┌────────

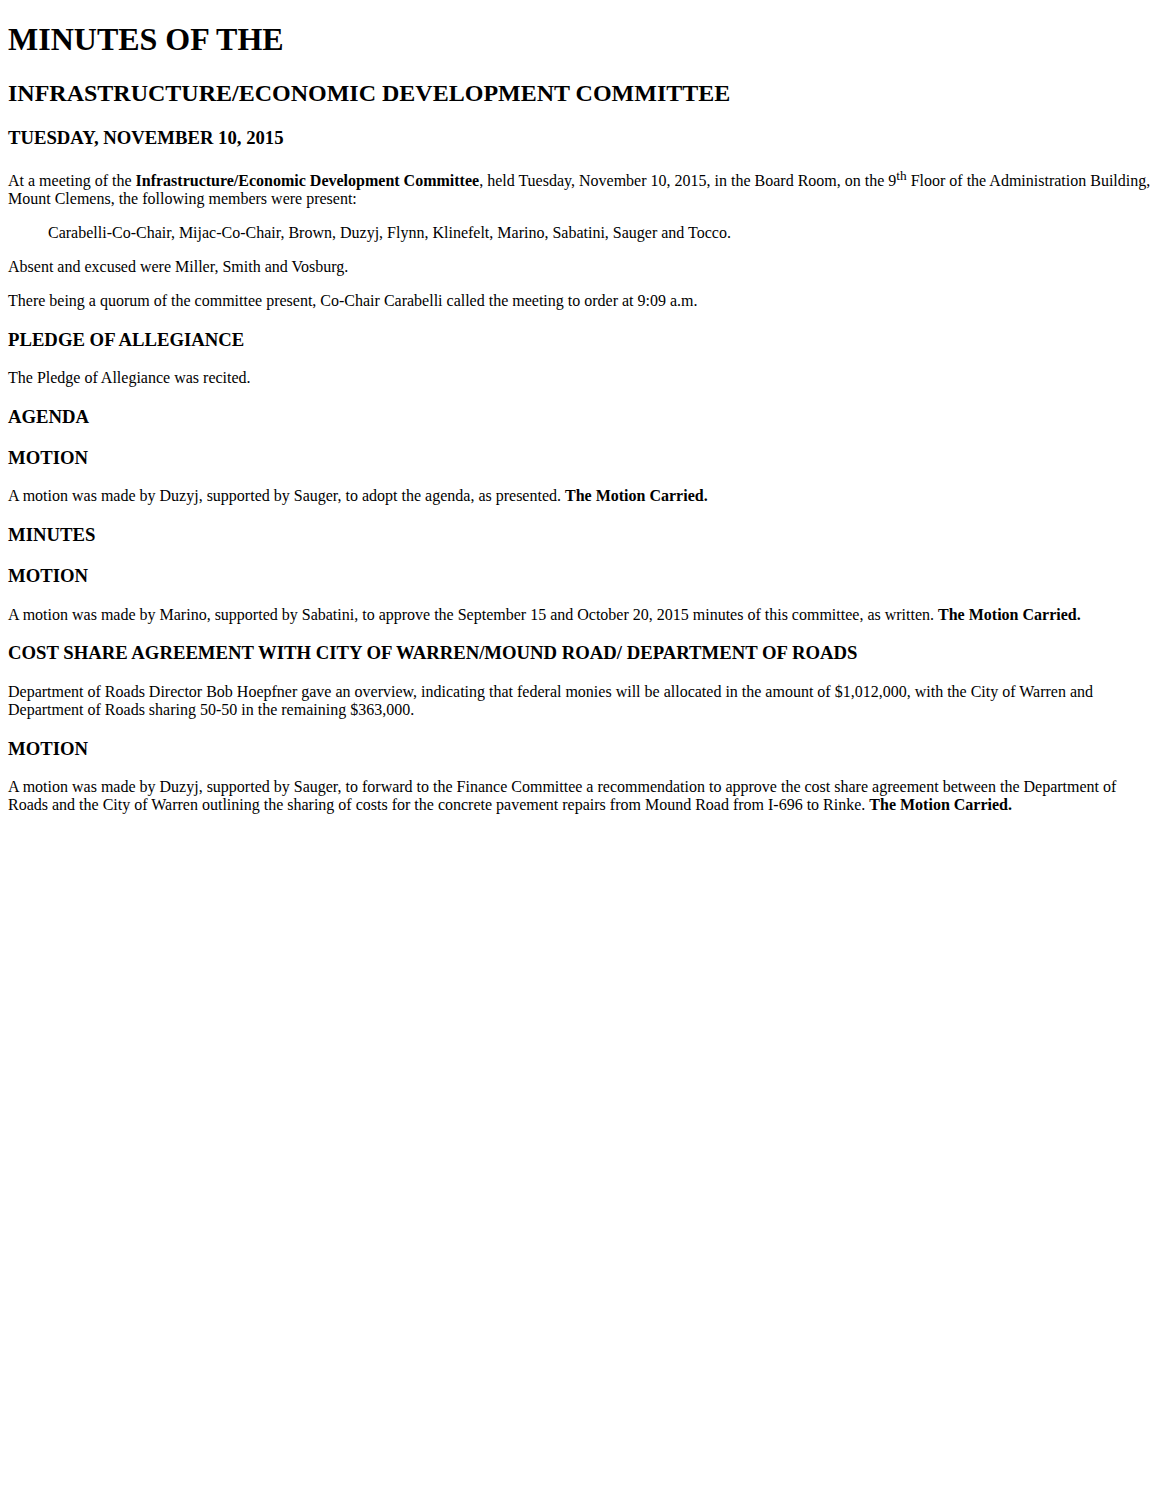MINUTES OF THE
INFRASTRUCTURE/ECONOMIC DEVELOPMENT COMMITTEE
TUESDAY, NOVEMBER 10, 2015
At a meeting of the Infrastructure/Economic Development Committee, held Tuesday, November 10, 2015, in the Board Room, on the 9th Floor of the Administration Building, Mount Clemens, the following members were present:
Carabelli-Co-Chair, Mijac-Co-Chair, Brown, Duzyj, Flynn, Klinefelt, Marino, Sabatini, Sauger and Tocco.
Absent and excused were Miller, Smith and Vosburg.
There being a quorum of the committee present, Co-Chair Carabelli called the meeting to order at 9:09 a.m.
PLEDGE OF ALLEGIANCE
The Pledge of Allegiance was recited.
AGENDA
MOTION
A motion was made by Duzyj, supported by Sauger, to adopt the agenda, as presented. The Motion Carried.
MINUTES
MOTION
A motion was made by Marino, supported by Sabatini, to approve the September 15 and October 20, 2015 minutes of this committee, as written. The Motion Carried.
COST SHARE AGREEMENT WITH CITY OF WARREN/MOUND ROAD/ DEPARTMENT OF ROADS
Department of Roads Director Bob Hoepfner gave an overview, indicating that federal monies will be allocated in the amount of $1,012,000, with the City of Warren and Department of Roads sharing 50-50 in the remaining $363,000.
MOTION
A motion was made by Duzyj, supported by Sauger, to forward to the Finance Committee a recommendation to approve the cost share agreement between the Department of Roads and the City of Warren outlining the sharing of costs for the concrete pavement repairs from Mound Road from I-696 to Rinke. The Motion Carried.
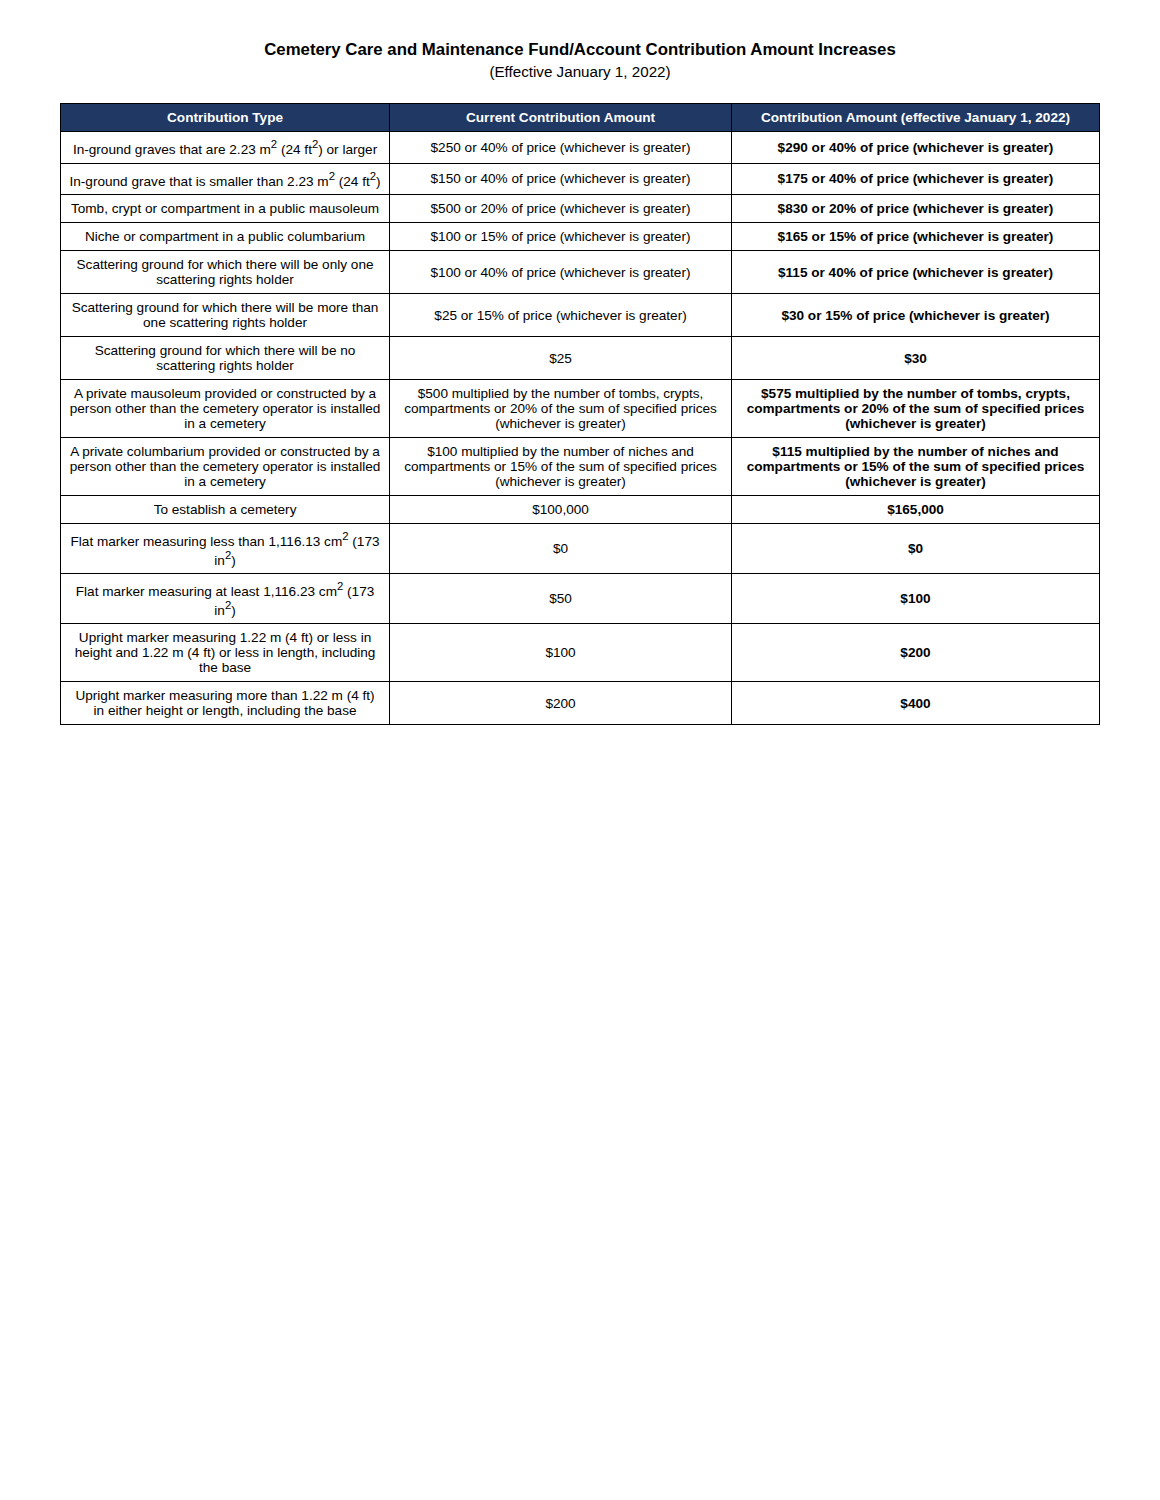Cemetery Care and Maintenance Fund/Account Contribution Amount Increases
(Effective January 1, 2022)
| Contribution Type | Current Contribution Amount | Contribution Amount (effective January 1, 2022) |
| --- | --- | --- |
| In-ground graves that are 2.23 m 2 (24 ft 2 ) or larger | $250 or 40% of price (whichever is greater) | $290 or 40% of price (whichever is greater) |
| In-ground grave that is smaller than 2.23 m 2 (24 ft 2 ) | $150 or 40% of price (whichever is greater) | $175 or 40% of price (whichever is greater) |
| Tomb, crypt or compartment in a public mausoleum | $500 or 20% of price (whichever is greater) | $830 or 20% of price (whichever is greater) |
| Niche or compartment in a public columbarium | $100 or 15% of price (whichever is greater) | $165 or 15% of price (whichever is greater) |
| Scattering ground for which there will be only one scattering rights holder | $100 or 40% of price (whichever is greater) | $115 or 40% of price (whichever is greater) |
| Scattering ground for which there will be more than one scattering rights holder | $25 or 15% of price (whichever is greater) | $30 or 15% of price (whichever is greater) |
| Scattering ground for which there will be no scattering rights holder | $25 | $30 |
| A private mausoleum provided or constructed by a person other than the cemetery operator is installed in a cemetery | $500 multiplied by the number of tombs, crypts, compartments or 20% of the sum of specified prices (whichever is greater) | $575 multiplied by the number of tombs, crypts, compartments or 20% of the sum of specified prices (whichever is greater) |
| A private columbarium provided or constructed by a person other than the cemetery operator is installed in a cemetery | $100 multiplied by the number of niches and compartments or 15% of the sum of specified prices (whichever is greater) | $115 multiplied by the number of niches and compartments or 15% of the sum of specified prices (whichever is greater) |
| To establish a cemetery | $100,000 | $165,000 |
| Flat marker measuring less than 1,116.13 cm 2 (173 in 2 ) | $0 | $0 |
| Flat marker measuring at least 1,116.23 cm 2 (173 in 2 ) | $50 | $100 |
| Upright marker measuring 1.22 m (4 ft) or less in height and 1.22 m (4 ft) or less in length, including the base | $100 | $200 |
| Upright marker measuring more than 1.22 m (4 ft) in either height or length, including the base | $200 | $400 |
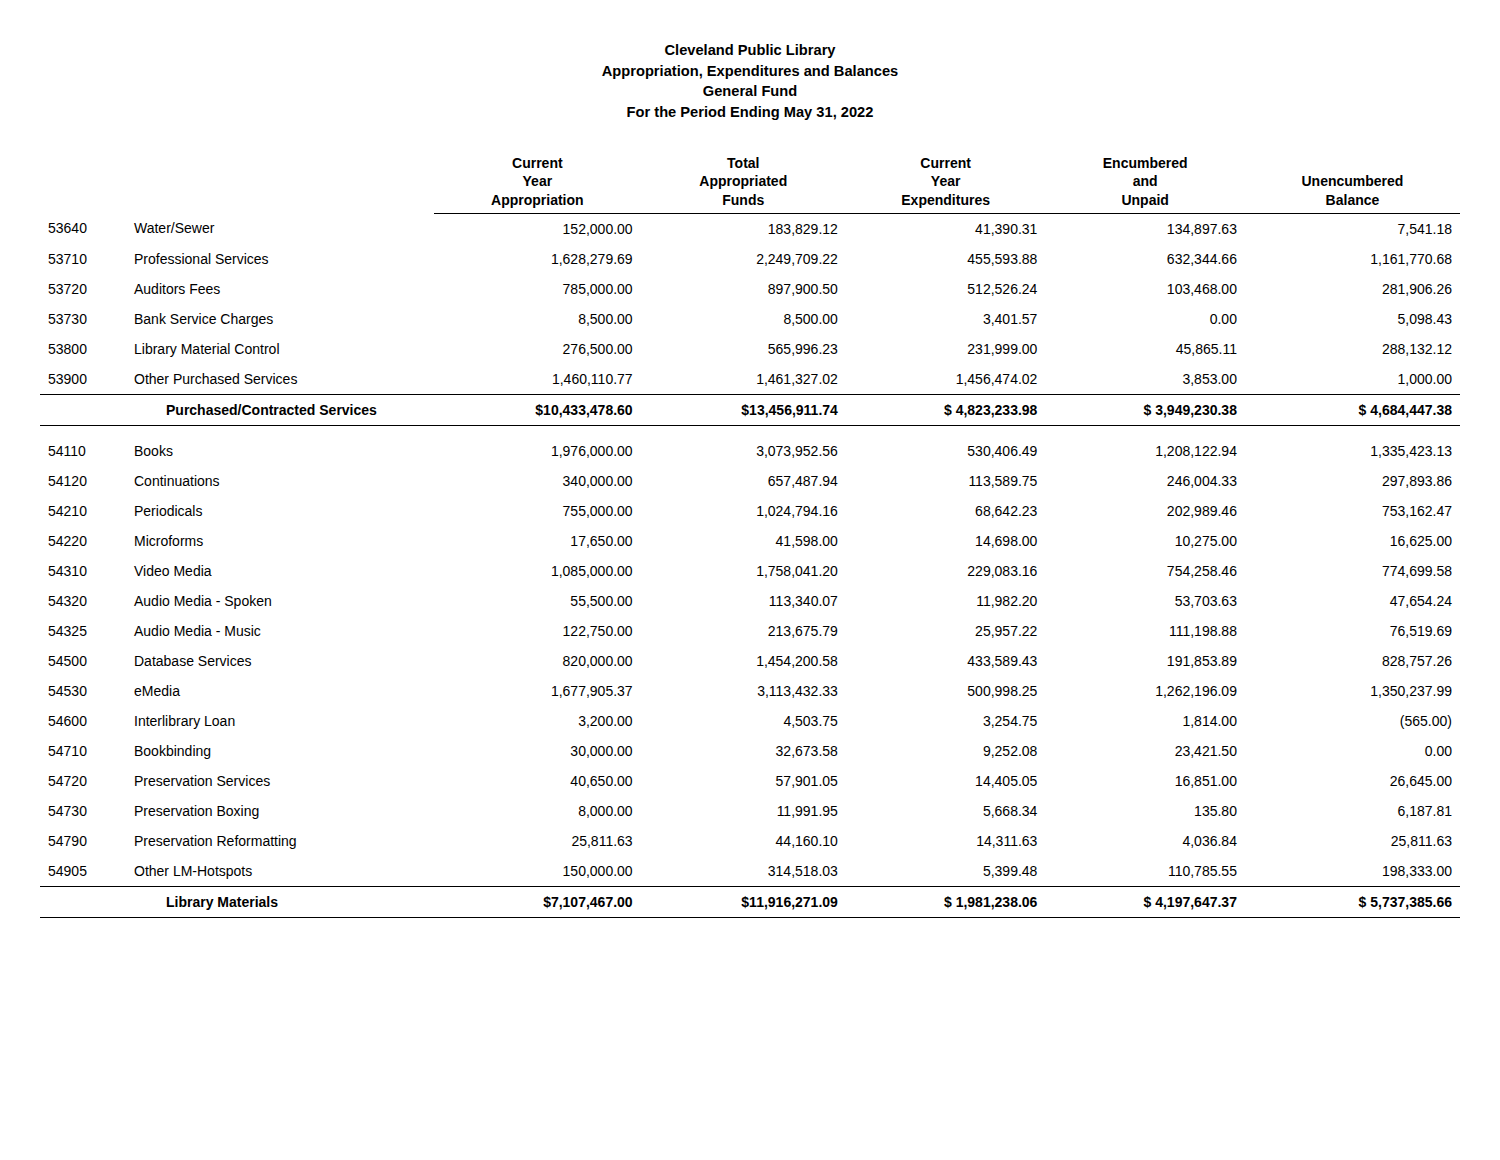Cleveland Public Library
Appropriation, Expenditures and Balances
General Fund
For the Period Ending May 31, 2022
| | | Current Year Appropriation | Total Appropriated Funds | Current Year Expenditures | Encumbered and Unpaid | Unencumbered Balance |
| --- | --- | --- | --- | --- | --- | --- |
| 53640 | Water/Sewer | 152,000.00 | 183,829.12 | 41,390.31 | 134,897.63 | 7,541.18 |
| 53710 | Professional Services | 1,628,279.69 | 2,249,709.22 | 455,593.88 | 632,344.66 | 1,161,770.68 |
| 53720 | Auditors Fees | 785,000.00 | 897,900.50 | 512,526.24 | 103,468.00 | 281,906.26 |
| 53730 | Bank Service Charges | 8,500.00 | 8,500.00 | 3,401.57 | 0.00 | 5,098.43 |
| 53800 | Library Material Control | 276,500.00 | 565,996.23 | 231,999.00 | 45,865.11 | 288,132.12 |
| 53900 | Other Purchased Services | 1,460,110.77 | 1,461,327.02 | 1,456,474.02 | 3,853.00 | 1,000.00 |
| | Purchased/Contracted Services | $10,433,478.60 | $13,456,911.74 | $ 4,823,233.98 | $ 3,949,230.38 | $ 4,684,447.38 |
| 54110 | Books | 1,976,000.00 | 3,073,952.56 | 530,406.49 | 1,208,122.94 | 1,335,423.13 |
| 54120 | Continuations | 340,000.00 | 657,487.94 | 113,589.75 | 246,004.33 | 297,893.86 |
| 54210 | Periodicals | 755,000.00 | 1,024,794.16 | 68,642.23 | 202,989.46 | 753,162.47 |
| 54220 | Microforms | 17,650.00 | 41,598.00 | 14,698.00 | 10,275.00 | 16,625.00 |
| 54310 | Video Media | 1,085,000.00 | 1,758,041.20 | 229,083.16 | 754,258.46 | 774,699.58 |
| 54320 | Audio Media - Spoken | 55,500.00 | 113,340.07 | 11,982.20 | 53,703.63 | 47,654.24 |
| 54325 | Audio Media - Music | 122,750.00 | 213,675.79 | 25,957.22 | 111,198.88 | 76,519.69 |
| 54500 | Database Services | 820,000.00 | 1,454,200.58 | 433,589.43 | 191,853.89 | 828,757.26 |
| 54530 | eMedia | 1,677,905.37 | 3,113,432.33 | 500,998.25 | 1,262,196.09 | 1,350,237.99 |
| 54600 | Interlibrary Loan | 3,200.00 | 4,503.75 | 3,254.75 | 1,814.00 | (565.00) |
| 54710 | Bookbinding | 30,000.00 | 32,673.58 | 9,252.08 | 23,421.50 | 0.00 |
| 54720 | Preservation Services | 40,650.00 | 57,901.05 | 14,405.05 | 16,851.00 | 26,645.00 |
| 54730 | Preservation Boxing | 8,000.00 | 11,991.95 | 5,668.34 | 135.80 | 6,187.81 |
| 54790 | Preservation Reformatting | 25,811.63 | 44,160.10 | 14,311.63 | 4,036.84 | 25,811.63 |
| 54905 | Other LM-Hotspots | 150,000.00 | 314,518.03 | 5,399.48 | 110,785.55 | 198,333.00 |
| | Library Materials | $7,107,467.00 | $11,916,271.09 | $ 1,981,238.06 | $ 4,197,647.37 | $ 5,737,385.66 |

└────────

REQUIRED WORK:
Look through the entries above and report each line where the string "Audio" occurs.

RESPONSE:
| 54320 | Audio Media - Spoken | 55,500.00 | 113,340.07 | 11,982.20 | 53,703.63 | 47,654.24 |
| 54325 | Audio Media - Music | 122,750.00 | 213,675.79 | 25,957.22 | 111,198.88 | 76,519.69 |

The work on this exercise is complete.